Derivatives and Gradients Explained

Derivatives and gradients are central to understanding how machine learning models learn and optimize. This section explains how derivatives measure the rate of change of functions and how gradients extend this concept to multiple variables, guiding algorithms like gradient descent to minimize loss and improve model performance.

10 min read3 views

What Is a Derivative?

A derivative measures how a function changes as its input changes. In ML, we use derivatives to understand how the loss function changes as we adjust model parameters.

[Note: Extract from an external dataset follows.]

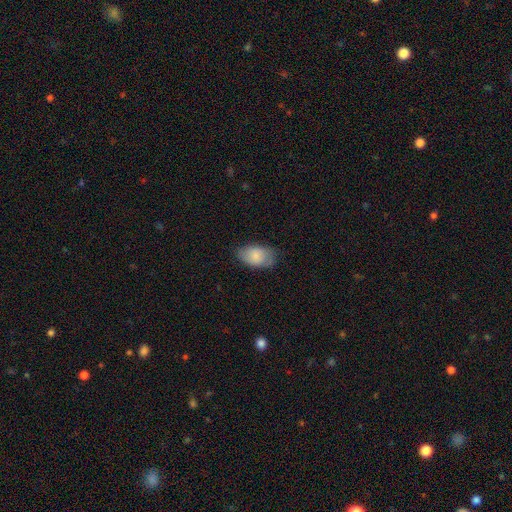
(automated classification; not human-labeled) smooth_or_featured: smooth (p=0.82) [alt: featured or disk p=0.11]
how_rounded: in between (p=0.92) [alt: round p=0.07]
merging: none (p=0.71) [alt: minor disturbance p=0.23]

Intuition: The derivative tells us the "slope" or "rate of change" at any point.

import numpy as np

# Simple function: f(x) = x²
def f(x):
    return x ** 2

# Its derivative: f'(x) = 2x
def f_derivative(x):
    return 2 * x

# Numerical approximation of derivative
def numerical_derivative(func, x, h=1e-7):
    return (func(x + h) - func(x)) / h

# Compare at x = 3
x = 3
analytical = f_derivative(x)
numerical = numerical_derivative(f, x)

print(f"At x = {x}:")
print(f"Analytical derivative: {analytical}")
print(f"Numerical derivative: {numerical:.6f}")

Common Derivative Rules

Understanding these rules helps interpret ML optimizations:

import numpy as np

# Power rule: d/dx(x^n) = n*x^(n-1)
def power_function(x, n):
    return x ** n

def power_derivative(x, n):
    return n * x ** (n - 1)

print("Power Rule: d/dx(x³) at x=2")
print(f"Result: {power_derivative(2, 3)}")  # 3 * 2² = 12

# Chain rule: d/dx(f(g(x))) = f'(g(x)) * g'(x)
# Example: d/dx((x²+1)³)
def composite(x):
    return (x**2 + 1) ** 3

def composite_derivative(x):
    # f(u) = u³, f'(u) = 3u²
    # g(x) = x²+1, g'(x) = 2x
    # Chain: 3(x²+1)² * 2x
    return 3 * (x**2 + 1)**2 * 2 * x

x = 2
print(f"\nChain Rule at x={x}:")
print(f"Analytical: {composite_derivative(x)}")

Partial Derivatives

When a function has multiple variables, we take partial derivatives with respect to each variable separately.

import numpy as np

# Function of two variables: f(x, y) = x² + 3xy + y²
def f(x, y):
    return x**2 + 3*x*y + y**2

# Partial derivatives
# ∂f/∂x = 2x + 3y
# ∂f/∂y = 3x + 2y

def partial_x(x, y):
    return 2*x + 3*y

def partial_y(x, y):
    return 3*x + 2*y

# Numerical verification
def numerical_partial_x(x, y, h=1e-7):
    return (f(x + h, y) - f(x, y)) / h

def numerical_partial_y(x, y, h=1e-7):
    return (f(x, y + h) - f(x, y)) / h

x, y = 2, 3
print(f"At point ({x}, {y}):")
print(f"∂f/∂x analytical: {partial_x(x, y)}, numerical: {numerical_partial_x(x, y):.4f}")
print(f"∂f/∂y analytical: {partial_y(x, y)}, numerical: {numerical_partial_y(x, y):.4f}")

The Gradient

The gradient is a vector of all partial derivatives. It points in the direction of steepest increase.

import numpy as np

# Function: f(x, y) = x² + y²
def f(params):
    x, y = params
    return x**2 + y**2

# Gradient: ∇f = [2x, 2y]
def gradient(params):
    x, y = params
    return np.array([2*x, 2*y])

# Example: gradient at point (3, 4)
point = np.array([3.0, 4.0])
grad = gradient(point)

print(f"Point: {point}")
print(f"Function value: {f(point)}")
print(f"Gradient: {grad}")
print(f"Gradient magnitude: {np.linalg.norm(grad):.4f}")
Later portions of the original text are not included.